Les passagers des vols partant de France vont voir le prix de leurs billets augmenter. La hausse de la taxe de solidarité, dite taxe Chirac, se fera différemment ressentir en fonction du type de voyage. Pour une destination européenne, en classe éco, son montant passera de 2,63 à 7,40 euros. Pour un long-courrier, la taxe passera de 7,50 à 40 euros. La taxe s’appliquera également aux vols desservant les outre-mer, mais un soutien public permettra d’atténuer la hausse des prix.

Le malus sur voitures thermiques durci, la consommation de gaz davantage taxée

La fiscalité écologique renforce également dans ce budget le seuil de déclenchement du malus auto à partir du 1er mars. La surtaxe se déclenchera quand le niveau d’émission de CO2 sera supérieur ou égal à 113 grammes par kilomètre, contre 118 aujourd’hui.

Evolution également à prévoir pour les particuliers qui prévoyaient d’installer une chaudière à gaz : le taux de la TVA pour l’installation passera à 20 %, de même que le taux de TVA sur les abonnements de gaz (comme l’électricité), en raison de la réglementation européenne.

Logement : hausse potentielle des « frais de notaire »

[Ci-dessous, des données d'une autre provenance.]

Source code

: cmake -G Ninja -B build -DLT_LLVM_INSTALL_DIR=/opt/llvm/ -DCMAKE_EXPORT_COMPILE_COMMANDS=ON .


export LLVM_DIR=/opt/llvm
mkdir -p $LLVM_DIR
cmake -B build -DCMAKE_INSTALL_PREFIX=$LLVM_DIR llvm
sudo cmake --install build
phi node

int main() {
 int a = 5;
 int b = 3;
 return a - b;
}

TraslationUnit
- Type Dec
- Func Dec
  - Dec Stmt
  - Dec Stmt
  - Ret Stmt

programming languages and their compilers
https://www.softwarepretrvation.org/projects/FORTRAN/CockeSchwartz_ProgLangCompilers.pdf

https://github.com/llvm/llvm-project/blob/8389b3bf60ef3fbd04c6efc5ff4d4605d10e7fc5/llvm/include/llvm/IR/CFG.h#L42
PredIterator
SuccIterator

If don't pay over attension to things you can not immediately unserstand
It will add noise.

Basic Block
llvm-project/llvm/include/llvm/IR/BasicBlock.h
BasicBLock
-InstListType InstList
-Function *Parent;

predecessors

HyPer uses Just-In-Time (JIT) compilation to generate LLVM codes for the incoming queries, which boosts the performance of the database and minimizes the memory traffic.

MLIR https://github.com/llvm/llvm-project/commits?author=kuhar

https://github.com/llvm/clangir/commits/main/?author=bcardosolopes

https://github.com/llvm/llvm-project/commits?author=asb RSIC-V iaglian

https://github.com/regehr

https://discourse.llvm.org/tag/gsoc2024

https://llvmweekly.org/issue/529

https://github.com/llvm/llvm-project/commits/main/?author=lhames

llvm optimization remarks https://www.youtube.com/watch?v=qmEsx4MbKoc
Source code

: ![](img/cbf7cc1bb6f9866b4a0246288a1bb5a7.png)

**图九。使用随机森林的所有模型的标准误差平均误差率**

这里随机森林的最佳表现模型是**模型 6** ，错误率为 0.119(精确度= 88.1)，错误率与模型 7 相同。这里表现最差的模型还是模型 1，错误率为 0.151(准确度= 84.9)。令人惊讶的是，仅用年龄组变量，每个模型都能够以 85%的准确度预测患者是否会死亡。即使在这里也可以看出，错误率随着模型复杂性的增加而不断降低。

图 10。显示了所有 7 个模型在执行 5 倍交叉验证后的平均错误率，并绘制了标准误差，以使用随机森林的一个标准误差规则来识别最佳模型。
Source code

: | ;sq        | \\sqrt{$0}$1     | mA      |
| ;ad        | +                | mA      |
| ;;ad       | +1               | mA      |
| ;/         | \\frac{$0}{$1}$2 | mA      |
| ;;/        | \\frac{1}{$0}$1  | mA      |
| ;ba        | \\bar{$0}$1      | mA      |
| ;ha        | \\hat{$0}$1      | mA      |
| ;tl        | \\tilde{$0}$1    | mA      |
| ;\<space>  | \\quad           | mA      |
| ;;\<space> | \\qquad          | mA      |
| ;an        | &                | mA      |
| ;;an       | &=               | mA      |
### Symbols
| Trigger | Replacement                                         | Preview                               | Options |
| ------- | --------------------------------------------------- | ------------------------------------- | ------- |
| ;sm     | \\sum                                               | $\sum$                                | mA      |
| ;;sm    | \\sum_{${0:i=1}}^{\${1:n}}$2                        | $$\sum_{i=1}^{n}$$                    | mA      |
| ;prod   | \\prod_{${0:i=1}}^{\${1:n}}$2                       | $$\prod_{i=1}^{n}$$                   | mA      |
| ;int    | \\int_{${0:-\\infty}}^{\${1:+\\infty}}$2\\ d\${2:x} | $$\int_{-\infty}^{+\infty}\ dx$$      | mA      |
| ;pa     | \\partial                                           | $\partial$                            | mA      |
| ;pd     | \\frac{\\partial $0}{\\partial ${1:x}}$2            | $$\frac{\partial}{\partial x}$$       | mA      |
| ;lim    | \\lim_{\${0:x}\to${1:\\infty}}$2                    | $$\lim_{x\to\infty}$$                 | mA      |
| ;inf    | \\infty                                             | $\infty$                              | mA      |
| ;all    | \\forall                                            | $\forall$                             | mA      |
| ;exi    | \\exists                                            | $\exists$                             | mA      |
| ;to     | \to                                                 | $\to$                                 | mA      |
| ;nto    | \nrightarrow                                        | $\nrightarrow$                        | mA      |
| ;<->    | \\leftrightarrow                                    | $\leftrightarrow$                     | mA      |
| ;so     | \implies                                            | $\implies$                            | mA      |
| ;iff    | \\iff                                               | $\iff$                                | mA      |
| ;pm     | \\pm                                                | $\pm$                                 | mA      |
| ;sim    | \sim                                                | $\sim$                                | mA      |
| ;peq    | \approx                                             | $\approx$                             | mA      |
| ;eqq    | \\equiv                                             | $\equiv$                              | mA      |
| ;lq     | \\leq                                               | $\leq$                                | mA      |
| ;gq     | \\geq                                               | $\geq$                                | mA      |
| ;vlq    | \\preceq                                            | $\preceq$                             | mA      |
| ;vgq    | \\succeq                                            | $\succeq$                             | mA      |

Au chapitre du logement, le budget 2025 donne la possibilité aux départements qui le souhaitent d’augmenter de 0,5 point le plafond des DMTO (droits de mutation à titre onéreux), ce qu’on a coutume d’appeler les « frais de notaire ». Cette augmentation, applicable à chaque achat d’un bien immobilier, ne s’appliquera toutefois pas pour les primo-accédants.

Autre disposition, censée relancer le secteur : le prêt à taux zéro (PTZ) accessible à ces mêmes primo-accédants, sera étendu à tout le territoire, qu’il s’agisse d’un achat d’une construction individuelle ou collective.

Le texte instaure également une exonération de frais de succession sur les dons aux enfants ou petits-enfants si l’argent sert à financer l’achat d’une résidence principale neuve, ou la rénovation d’une résidence principale, dans la limite de 100 000 euros.

Les arrêts maladies de fonctionnaires moins bien pris en charge

Le projet de loi de finances va également avoir des conséquences directes pour les Français qui travaillent dans la fonction publique. Le taux d’indemnisation de ces arrêts maladie a été réduit à 90 % (au lieu de 100 %).

Un nouveau plafond de TVA pour les petits entrepreneurs

Une modification fait également couler beaucoup d’encre chez les 250 000 auto-entrepreneurs. Le projet de loi de finances abaisse le seuil d’exemption de TVA pour les petites entreprises à 25 000 euros de chiffre d’affaires annuel contre 37 500 actuellement (lire notre article).